## [Aim of the task]
Reproduce all the entries precisely.

## [Stored data]
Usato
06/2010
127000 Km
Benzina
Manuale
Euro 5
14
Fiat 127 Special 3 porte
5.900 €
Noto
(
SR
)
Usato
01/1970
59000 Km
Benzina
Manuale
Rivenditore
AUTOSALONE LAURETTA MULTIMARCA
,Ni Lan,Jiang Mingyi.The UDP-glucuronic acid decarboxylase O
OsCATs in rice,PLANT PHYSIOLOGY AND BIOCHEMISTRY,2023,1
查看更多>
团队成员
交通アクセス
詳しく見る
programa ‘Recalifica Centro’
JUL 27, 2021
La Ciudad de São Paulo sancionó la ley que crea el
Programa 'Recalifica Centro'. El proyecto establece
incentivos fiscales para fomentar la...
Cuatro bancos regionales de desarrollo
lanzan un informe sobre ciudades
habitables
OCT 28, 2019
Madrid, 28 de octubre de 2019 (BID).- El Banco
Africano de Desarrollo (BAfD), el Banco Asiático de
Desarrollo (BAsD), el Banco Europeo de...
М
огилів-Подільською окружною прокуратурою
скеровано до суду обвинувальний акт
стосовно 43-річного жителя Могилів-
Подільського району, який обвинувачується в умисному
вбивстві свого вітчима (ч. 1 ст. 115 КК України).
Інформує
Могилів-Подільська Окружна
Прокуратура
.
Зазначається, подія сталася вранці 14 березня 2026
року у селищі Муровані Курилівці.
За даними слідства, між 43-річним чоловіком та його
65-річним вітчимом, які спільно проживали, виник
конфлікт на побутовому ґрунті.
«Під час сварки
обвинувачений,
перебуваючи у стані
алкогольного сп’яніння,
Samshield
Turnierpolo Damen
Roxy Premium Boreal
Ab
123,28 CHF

## [Output]
Usato
06/2010
127000 Km
Benzina
Manuale
Euro 5
14
Fiat 127 Special 3 porte
5.900 €
Noto
(
SR
)
Usato
01/1970
59000 Km
Benzina
Manuale
Rivenditore
AUTOSALONE LAURETTA MULTIMARCA
,Ni Lan,Jiang Mingyi.The UDP-glucuronic acid decarboxylase O
OsCATs in rice,PLANT PHYSIOLOGY AND BIOCHEMISTRY,2023,1
查看更多>
团队成员
交通アクセス
詳しく見る
programa ‘Recalifica Centro’
JUL 27, 2021
La Ciudad de São Paulo sancionó la ley que crea el
Programa 'Recalifica Centro'. El proyecto establece
incentivos fiscales para fomentar la...
Cuatro bancos regionales de desarrollo
lanzan un informe sobre ciudades
habitables
OCT 28, 2019
Madrid, 28 de octubre de 2019 (BID).- El Banco
Africano de Desarrollo (BAfD), el Banco Asiático de
Desarrollo (BAsD), el Banco Europeo de...
М
огилів-Подільською окружною прокуратурою
скеровано до суду обвинувальний акт
стосовно 43-річного жителя Могилів-
Подільського району, який обвинувачується в умисному
вбивстві свого вітчима (ч. 1 ст. 115 КК України).
Інформує
Могилів-Подільська Окружна
Прокуратура
.
Зазначається, подія сталася вранці 14 березня 2026
року у селищі Муровані Курилівці.
За даними слідства, між 43-річним чоловіком та його
65-річним вітчимом, які спільно проживали, виник
конфлікт на побутовому ґрунті.
«Під час сварки
обвинувачений,
перебуваючи у стані
алкогольного сп’яніння,
Samshield
Turnierpolo Damen
Roxy Premium Boreal
Ab
123,28 CHF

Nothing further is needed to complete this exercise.